Start with a stick of length 1
Draw realization $i$ from a pre-configured Beta Distribution. (What is a pre-configured probability distribution) Call this realization $p_i$.
Split stick of length 1 into two, with fraction $p_i$ of the stick on the left, and fraction $1 - p_i$ of the stick on the right.
Store the left stick as $l_i$.
Repeat this ad infinitum (if we're talking about it in abstract), or up till a fixed number of draws.

We'll now have a series of draws for $p_i$ and $l_i$:

$l = (l_1, l_2, l_3, ... l_n)$
$p = (p_1, p_2, p_3, ... p_n)$

Each $p$ came from an independent Beta Distribution draw, while each $l$ was the result of breaking whatever was leftover from the previous round of stick breaking.

If we finished at a finite stopping point, then $l$ is guaranteed to not sum to 1, as we never know what length of stick was leftover on that last stick breaking step. To use $l$ as a valid probability vector, it must be re-normalized to sum to 1, i.e.:

$$l_{norm} = \frac{l}{\sum{l}}$$

Categorical Distribution

The categorical distribution is a probability distribution that yields a category from a discrete set of categories.

It's parametrized by a probability vector, which has a length equal to the number of categories and sums to 1. The probability vector provides the probability of drawing each category.

Dirichlet Distribution

The Dirichlet distribution is often known as the multi-class (or multivariate) generalization of the Beta Distribution. In contrast to the Beta distribution, which provides a probability draw for one class, the Dirichlet distribution generalizes this to multi-class.

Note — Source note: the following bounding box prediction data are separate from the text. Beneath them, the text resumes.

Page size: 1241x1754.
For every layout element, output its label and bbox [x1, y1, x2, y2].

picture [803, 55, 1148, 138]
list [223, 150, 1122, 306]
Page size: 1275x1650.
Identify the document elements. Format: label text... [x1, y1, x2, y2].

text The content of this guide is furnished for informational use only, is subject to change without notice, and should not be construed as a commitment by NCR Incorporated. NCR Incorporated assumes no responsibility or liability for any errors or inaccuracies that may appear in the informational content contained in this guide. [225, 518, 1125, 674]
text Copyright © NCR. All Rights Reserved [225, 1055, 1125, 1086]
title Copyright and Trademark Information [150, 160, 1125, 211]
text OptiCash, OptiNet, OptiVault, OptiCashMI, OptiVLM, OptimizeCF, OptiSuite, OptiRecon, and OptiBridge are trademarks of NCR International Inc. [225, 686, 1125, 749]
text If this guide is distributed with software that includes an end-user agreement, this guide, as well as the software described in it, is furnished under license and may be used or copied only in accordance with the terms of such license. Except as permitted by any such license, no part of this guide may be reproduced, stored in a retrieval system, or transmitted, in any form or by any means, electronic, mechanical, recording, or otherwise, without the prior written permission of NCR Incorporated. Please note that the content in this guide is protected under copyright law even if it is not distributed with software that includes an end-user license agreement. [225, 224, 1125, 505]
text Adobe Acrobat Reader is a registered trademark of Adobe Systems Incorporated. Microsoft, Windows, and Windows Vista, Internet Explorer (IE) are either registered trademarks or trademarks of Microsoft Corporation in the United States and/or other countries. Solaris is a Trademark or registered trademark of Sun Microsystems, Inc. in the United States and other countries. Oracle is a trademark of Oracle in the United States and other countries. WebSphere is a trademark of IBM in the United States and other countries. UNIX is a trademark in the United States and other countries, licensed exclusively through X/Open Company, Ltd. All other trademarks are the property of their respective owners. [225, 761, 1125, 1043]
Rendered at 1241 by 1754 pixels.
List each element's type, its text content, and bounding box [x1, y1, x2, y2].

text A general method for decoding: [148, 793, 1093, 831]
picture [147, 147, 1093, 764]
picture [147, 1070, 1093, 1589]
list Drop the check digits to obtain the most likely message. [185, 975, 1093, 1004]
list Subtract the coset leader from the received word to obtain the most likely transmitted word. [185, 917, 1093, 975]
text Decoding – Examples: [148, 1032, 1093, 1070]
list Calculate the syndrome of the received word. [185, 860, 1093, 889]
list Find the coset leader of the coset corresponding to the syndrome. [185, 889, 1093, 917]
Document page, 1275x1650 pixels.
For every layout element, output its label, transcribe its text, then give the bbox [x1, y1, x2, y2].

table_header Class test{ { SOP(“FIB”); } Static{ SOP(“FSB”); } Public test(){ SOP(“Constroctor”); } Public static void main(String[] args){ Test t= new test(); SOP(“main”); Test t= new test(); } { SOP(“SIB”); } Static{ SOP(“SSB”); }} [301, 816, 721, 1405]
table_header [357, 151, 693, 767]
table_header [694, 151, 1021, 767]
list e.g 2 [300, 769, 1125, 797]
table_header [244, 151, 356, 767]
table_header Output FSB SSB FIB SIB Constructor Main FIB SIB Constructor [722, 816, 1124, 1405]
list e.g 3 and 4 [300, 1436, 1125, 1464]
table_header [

Hierarchical Dirichlet Process Hidden Markov Model Transition Matrices

From Matt Johnson's thesis.

Section 3.2.3 says:

The generative process HDP-HMM($\gamma$, $\alpha$, $H$) given concentration parameters $\gamma, \alpha > 0$ and base measure (observation prior) H can be summarized as:

$$\beta \sim GEM(\gamma)$$
$$\pi^{(i)} \sim DP(\alpha, \beta)$$
$$x_t \sim \pi^{(x_{t-1})}$$
$$y_t \sim f(\theta^{x_t})$$

...
The HDP plays the role of a prior over infinite transition matrices: each $\pi^{(i)}$ is a DP draw, and is interpreted as the ransition distribution from state $j$. The $\pi^{(i)}$ are linked by being DP draws parametrized by the same discrete measure $\beta$, thus $E[\pi^{(i)}] = \beta$ and the transition distributions tend to have their mass concentrated arounda typical set of states, providing the desired bias towards re-entering and re-using a consistent set of states.

The key here: make sure each row vector is generated from a Dirichlet Process. By generating each row from the same Dirichlet process distribution, we get a hierarchical Dirichlet process, in which a parental concentration parameter governs the generation of state transition probabilities. The concentration parameter can be "concentrated" (i.e. low) thus expressing the belief that the Markov chain should re-enter and re-use a consistent set of states.